File Poller Scheduled Job Execution Handler

The job execution handler is the component that executes the jobs scheduled by the file poller scheduler. It is responsible for:

  • Retrieving files from the configured directory using the specified filename patterns

  • Determining each file’s processed status (already processed, new, or changed since the last poll) and scheduling jobs for new files and, depending on configuration, changed files.

  • Executing each scheduled job using the execution logic defined in the FilePollerAdapter implementation

Determining the processed status of a file is done by hashing its content and metadata after retrieval, then comparing these hashes against previously stored values in the database for the same file path. For new or changed files, the updated hash information is stored in the database at the end of the job execution.

File Path Already Exists in the Database?

Content and Metadata Changed?

File Processed Status

Action

No

N/A

NEW

Schedule a new job for the file

Yes

Yes

CHANGED

Re-schedule the current job for the file based on the configured re-schedule policy (see Changed File Job Re-schedule Policy section below)

Yes

No

PROCESSED

Ignore the file as it has been processed previously

File Processing

File Processed Status

The processed status of a retrieved file is determined by comparing the hashed content and metadata of the file against an existing entry in the database with the same file path.

The maximum number of retrieved files that can have their content and metadata hashed concurrently can be configured using the following parameter: ipf.file-poller.pollers[N].file-processing-parallelism (where N is the index of the specified polling job, starting from 0). The default value is 128.

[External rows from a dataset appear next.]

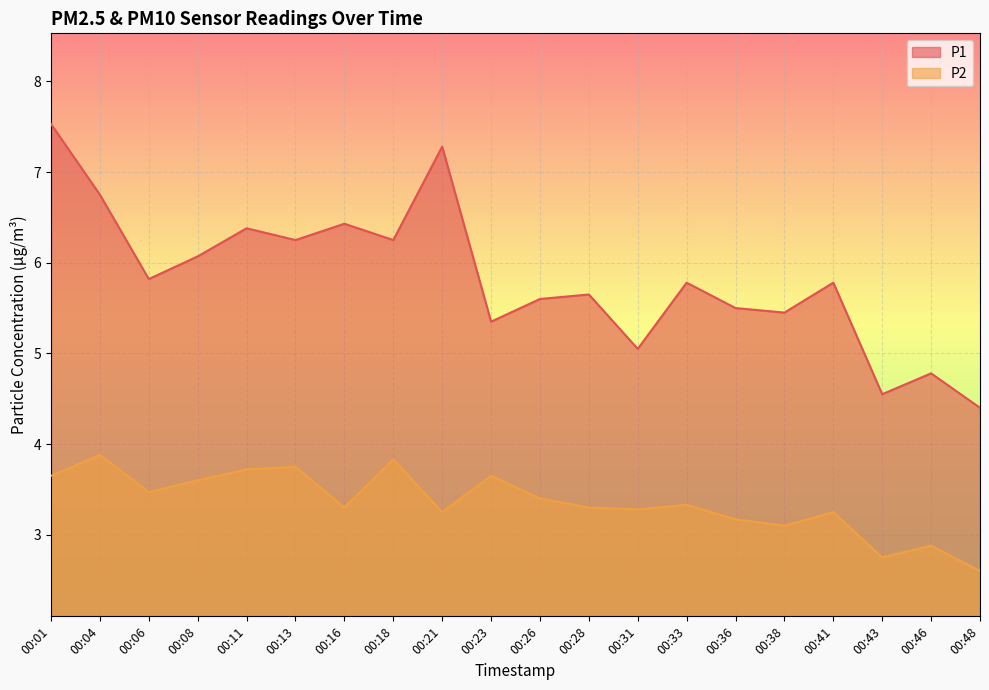

At which label does P1 reach its minimum?

00:48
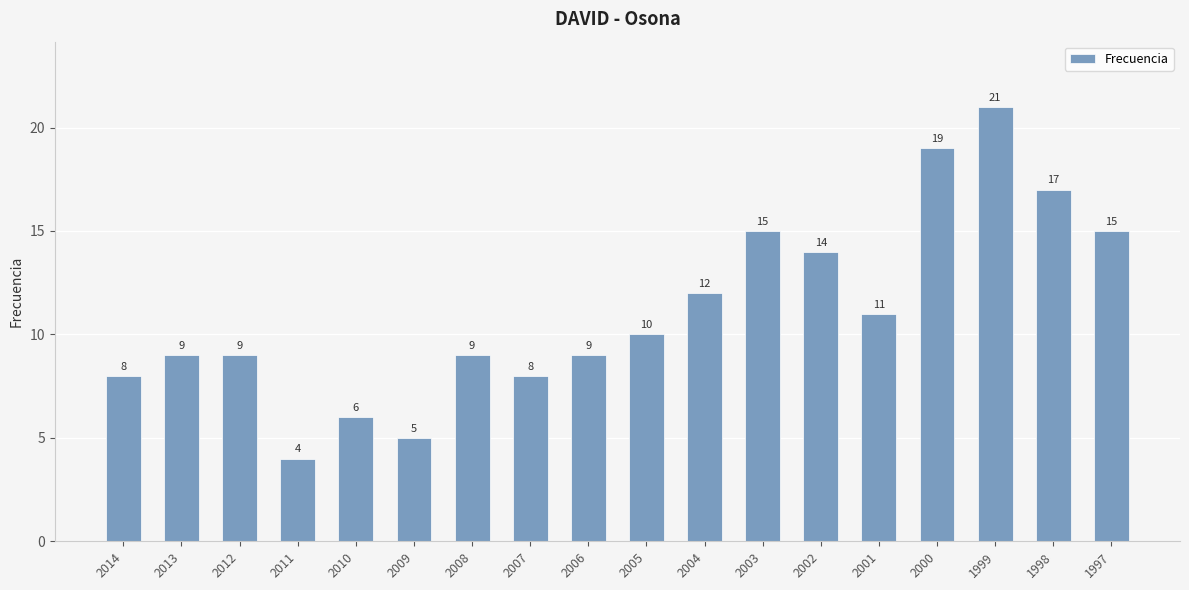

What is the value of the 10th bar from the left?

10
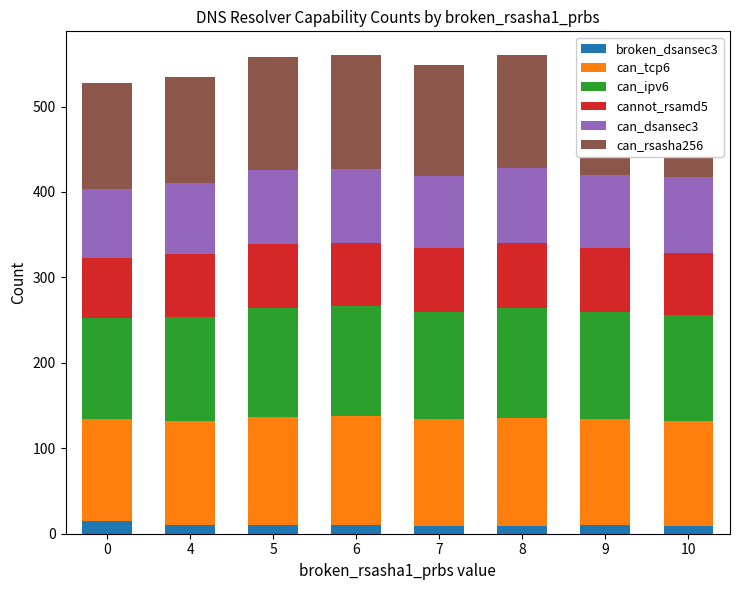

What is the maximum value for broken_dsansec3?

15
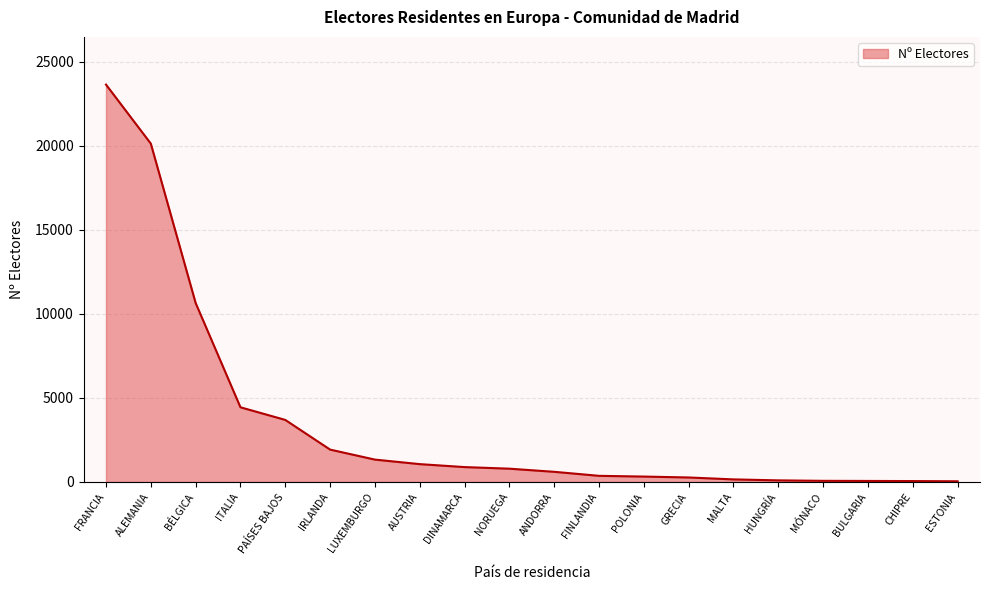

True or false: the data shows 886 at DINAMARCA.

True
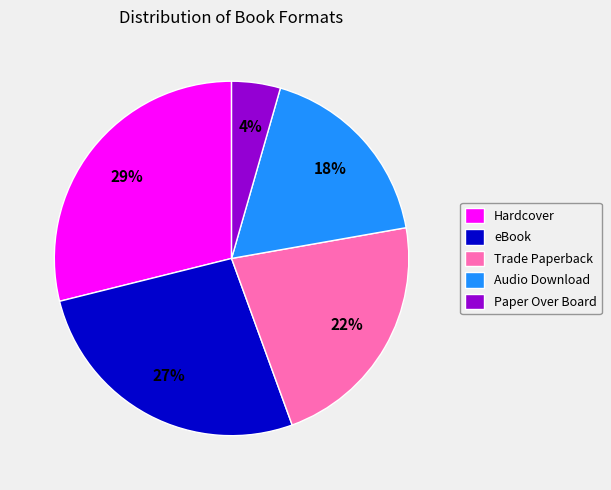

To the nearest percent, what is the difference between the Hardcover and Audio Download slice percentages?

11%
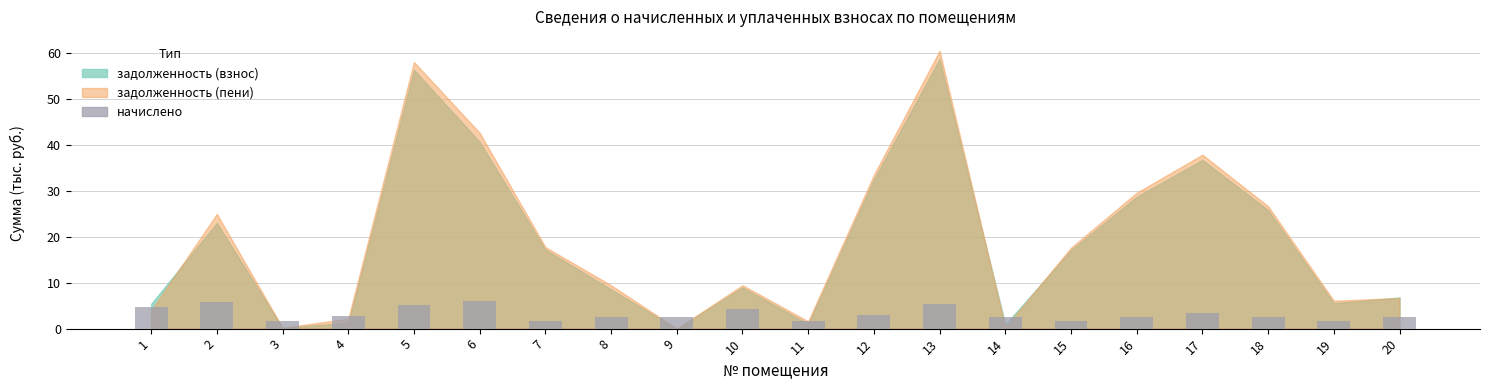

How many values are below 2?

5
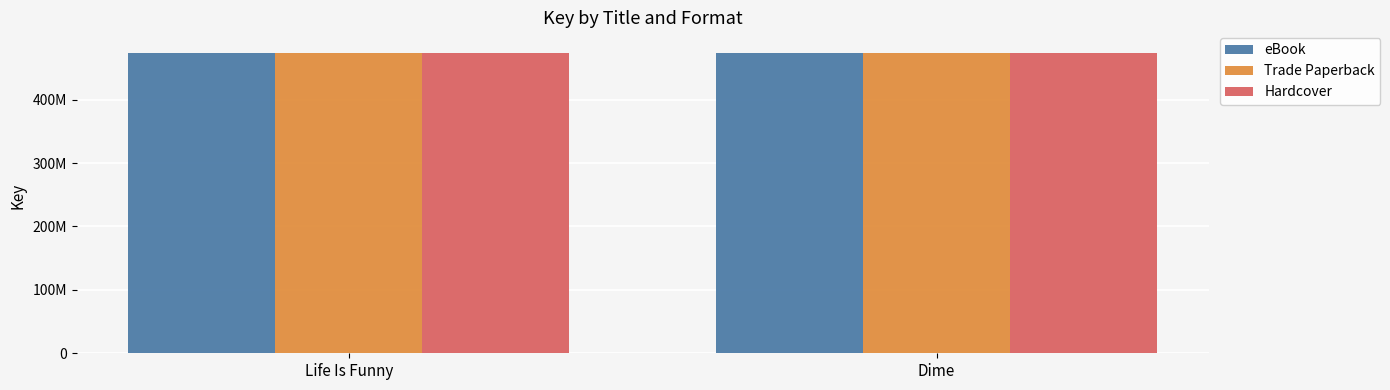

Between Life Is Funny and Dime, which series saw the biggest shift?

eBook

The buffer size controlling the maximum batch of retrieved files (after hashing) for processed status determination can be configured using the following parameter: ipf.file-poller.pollers[N].file-processing-buffer. The default value is 500.

The buffer size controlling the maximum batch of retrieved files (after hashing) for processed status determination can be configured using the following parameter: ipf.file-poller.pollers[N].file-processing-buffer. This determines how many files are sent per database query and the total number of database queries performed per polling cycle. The default value is 500.

Hashing

File content and metadata are hashed using the MD5 message-digest algorithm. Hashing of file content is performed using a buffered input stream with a buffer size (in bytes) that can be configured using the following parameter: ipf.file-poller.pollers[N].file-content-hash-buffer-bytes. The default value is 8192 (8KB).

Changed File Job Re-schedule Policy

The job execution handler will handle CHANGED files based on the configured re-schedule policy. The three available policy options are:

  • NEVER: Do not re-schedule jobs for changed files.

  • ALWAYS: Always re-schedule jobs for changed files, regardless of the current job execution status of the file. This is more lightweight than the IGNORE_TRIGGERED option, but may create duplicate jobs for the same file.

  • IGNORE_TRIGGERED: Do not re-schedule jobs if the previous job execution status is TRIGGERED or the previous job cannot be found (as it’s not possible to determine whether the previous job has already been executed)

The changed file re-schedule policy can be configured using the following parameter: ipf.file-poller.pollers[N].changed-file-job-reschedule-policy. The default value is ALWAYS.